Supplied text =>

Syracuse Basketball: Celebrating Orange's Senior Class Before Final Home Game

Justin NeumanContributor IIMarch 4, 2014

NEW YORK, NY - MARCH 15:  (L-R) C.J. Fair #5 and Baye Keita #12 of the Syracuse Orange look on against the Georgetown Hoyas during the semifinals of the Big East Men's Basketball Tournament at Madison Square Garden on March 15, 2013 in New York City.  (Photo by Chris Chambers/Getty Images)
Chris Chambers/Getty Images

With March upon us, the college basketball world is looking forward.

Selection Sunday is a mere fortnight away, so the top teams are trying to solidify their high seeds and teams on the bubble are trying to find that signature win to help them go dancing.

The Syracuse basketball team will get in the tournament. That much we know. We also know that, at 26-3, the Orange should achieve at least a No. 2 seed, or a top seed with a strong showing in the ACC tournament.

After losing three out of four, the goal is to finish the season strong and get everyone healthy for the big show. We know what to look forward to, so let's take a look back.

Tuesday night's game against Georgia Tech will be the final home game of the season. It will be the last time the senior class that includes Baye Moussa Keita and C.J. Fair will take the Carrier Dome floor.

Fair and Keita are exhibits A and B for how hard work and patience can pay off. They started off their careers as afterthoughts behind upperclassmen. But they worked hard, paid their dues and, now, they are two of the cornerstones of a team with legit aspirations to make a second straight Final Four.

After watching these guys for four years, here are a few things we'd like to say to this year's senior class; a little gratitude for four excellent years.


To Nolan Hart and Russ DeRemer

You didn't think we'd overlook you, did you?

Thank you for keeping the bench warm. Thanks for showing up to practice every day and putting in work knowing you probably weren't going to get in the game. Thanks for always being ready with the high-fives and chest bumps heading into timeouts, and thanks for coming in and giving fans something extra to cheer about during blowouts.

Dataset excerpts =>
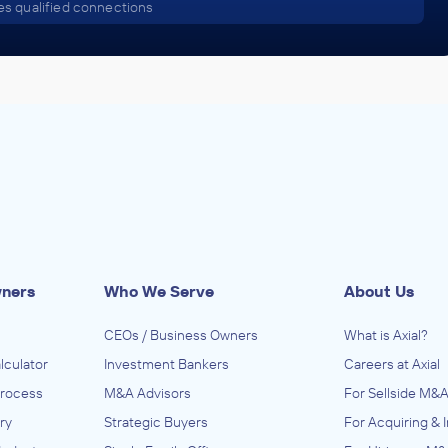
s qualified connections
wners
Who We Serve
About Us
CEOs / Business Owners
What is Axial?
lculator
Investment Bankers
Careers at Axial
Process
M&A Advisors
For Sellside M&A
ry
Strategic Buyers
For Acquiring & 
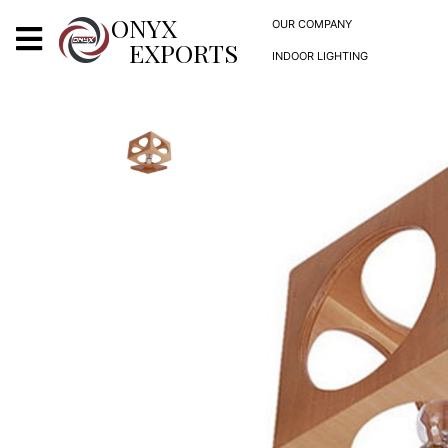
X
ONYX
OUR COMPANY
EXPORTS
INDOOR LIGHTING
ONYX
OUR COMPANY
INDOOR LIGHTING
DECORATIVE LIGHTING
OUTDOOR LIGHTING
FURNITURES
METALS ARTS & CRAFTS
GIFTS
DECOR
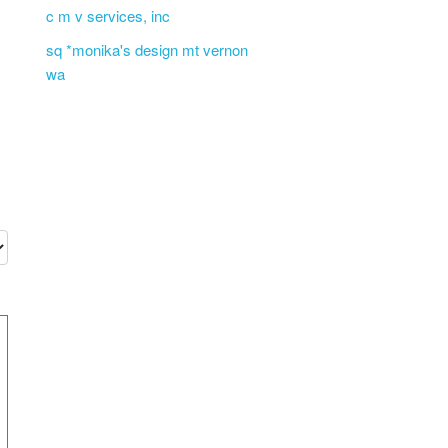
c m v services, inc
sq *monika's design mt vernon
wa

Exercise goal => Reproduce the Syracuse senior class article word for word, from its headline through its final sentence. These items were taken from a different source.

Exercise result =>
Syracuse Basketball: Celebrating Orange's Senior Class Before Final Home Game

Justin NeumanContributor IIMarch 4, 2014

NEW YORK, NY - MARCH 15:  (L-R) C.J. Fair #5 and Baye Keita #12 of the Syracuse Orange look on against the Georgetown Hoyas during the semifinals of the Big East Men's Basketball Tournament at Madison Square Garden on March 15, 2013 in New York City.  (Photo by Chris Chambers/Getty Images)
Chris Chambers/Getty Images

With March upon us, the college basketball world is looking forward.

Selection Sunday is a mere fortnight away, so the top teams are trying to solidify their high seeds and teams on the bubble are trying to find that signature win to help them go dancing.

The Syracuse basketball team will get in the tournament. That much we know. We also know that, at 26-3, the Orange should achieve at least a No. 2 seed, or a top seed with a strong showing in the ACC tournament.

After losing three out of four, the goal is to finish the season strong and get everyone healthy for the big show. We know what to look forward to, so let's take a look back.

Tuesday night's game against Georgia Tech will be the final home game of the season. It will be the last time the senior class that includes Baye Moussa Keita and C.J. Fair will take the Carrier Dome floor.

Fair and Keita are exhibits A and B for how hard work and patience can pay off. They started off their careers as afterthoughts behind upperclassmen. But they worked hard, paid their dues and, now, they are two of the cornerstones of a team with legit aspirations to make a second straight Final Four.

After watching these guys for four years, here are a few things we'd like to say to this year's senior class; a little gratitude for four excellent years.


To Nolan Hart and Russ DeRemer

You didn't think we'd overlook you, did you?

Thank you for keeping the bench warm. Thanks for showing up to practice every day and putting in work knowing you probably weren't going to get in the game. Thanks for always being ready with the high-fives and chest bumps heading into timeouts, and thanks for coming in and giving fans something extra to cheer about during blowouts.